Certainly in the 1952 Act Congress expressed its intention, i. e., that a man who committed murder should not become a citizen of the United States. With the light suggested by that unequivocal declaration of congressional intent and by the teachings of the Supreme Court, we hold that in view of the petitioner's conviction of murder and incidentally the fact that he was on parole during a part of the five-year period, the petitioner has not shown good moral character during the prescribed statutory period. The petition will therefore be denied.
See In re Taran, D.C.D.Minn.1943, 52 F.Supp. 535, at page 537, and In re Markiewicz, supra, multiple crimes; United States v. Kichin, supra, 276 F. at page 822, "* * * broken every commandment in the decalogue, and * * * committed every crime in the criminal calendar * * * had seen fit to temporarily reform for five years." Petition of Gabin, supra, and see 22 A.L.R.2d at 253.
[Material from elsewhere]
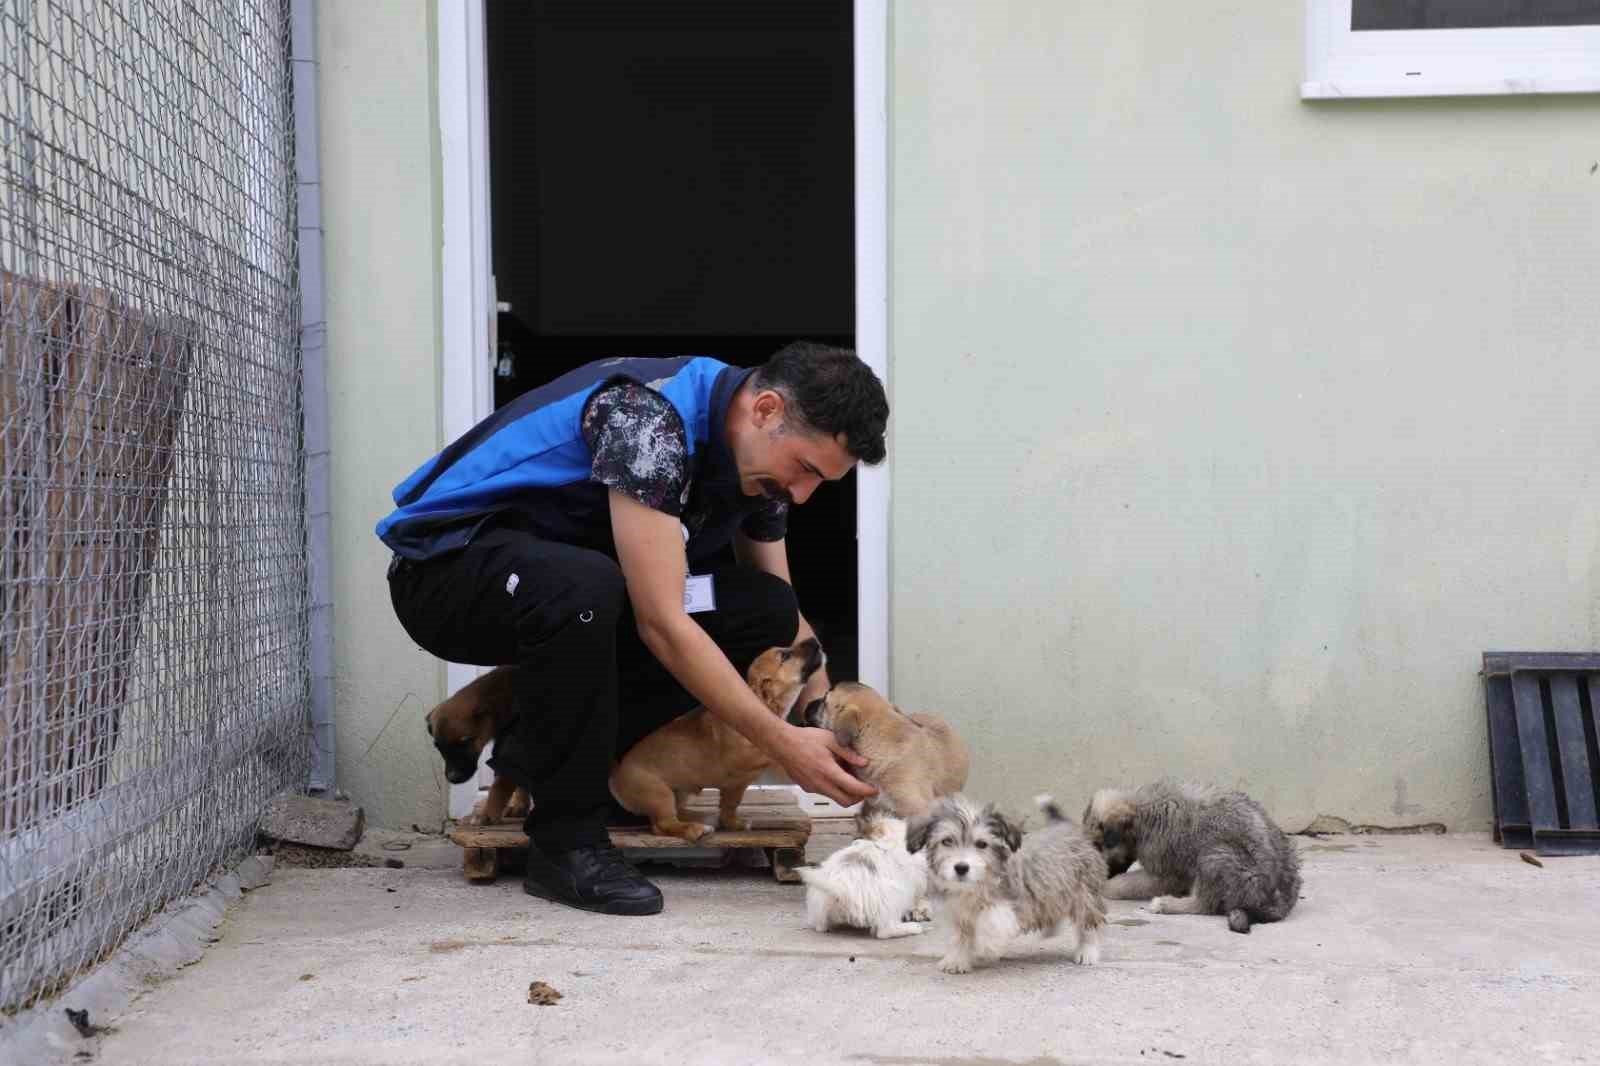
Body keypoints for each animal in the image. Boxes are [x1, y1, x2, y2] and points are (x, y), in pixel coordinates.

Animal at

In re Balestrieri, supra, (conviction murder) applied the doctrine but awarded citizenship.
Accord: See Morss v. Palmer, 1850, 15 Pa. 51, 56, "It is impossible to fix any precise bound, as each case must depend on its own peculiar circumstances." Cf. Smith v. Hine, 1897, 179 Pa. 203, at page 206, 36 A. 222; Miller v. Miller, 1898, 187 Pa. 572, 590, 41 A. 277.
See Act of 1952, § 212(a) (9), 8 U.S. C.A. § 1182(a) (9), and see Act of 1954 as to certain misdemeanors, 8 U.S.C.A. § 1182(a).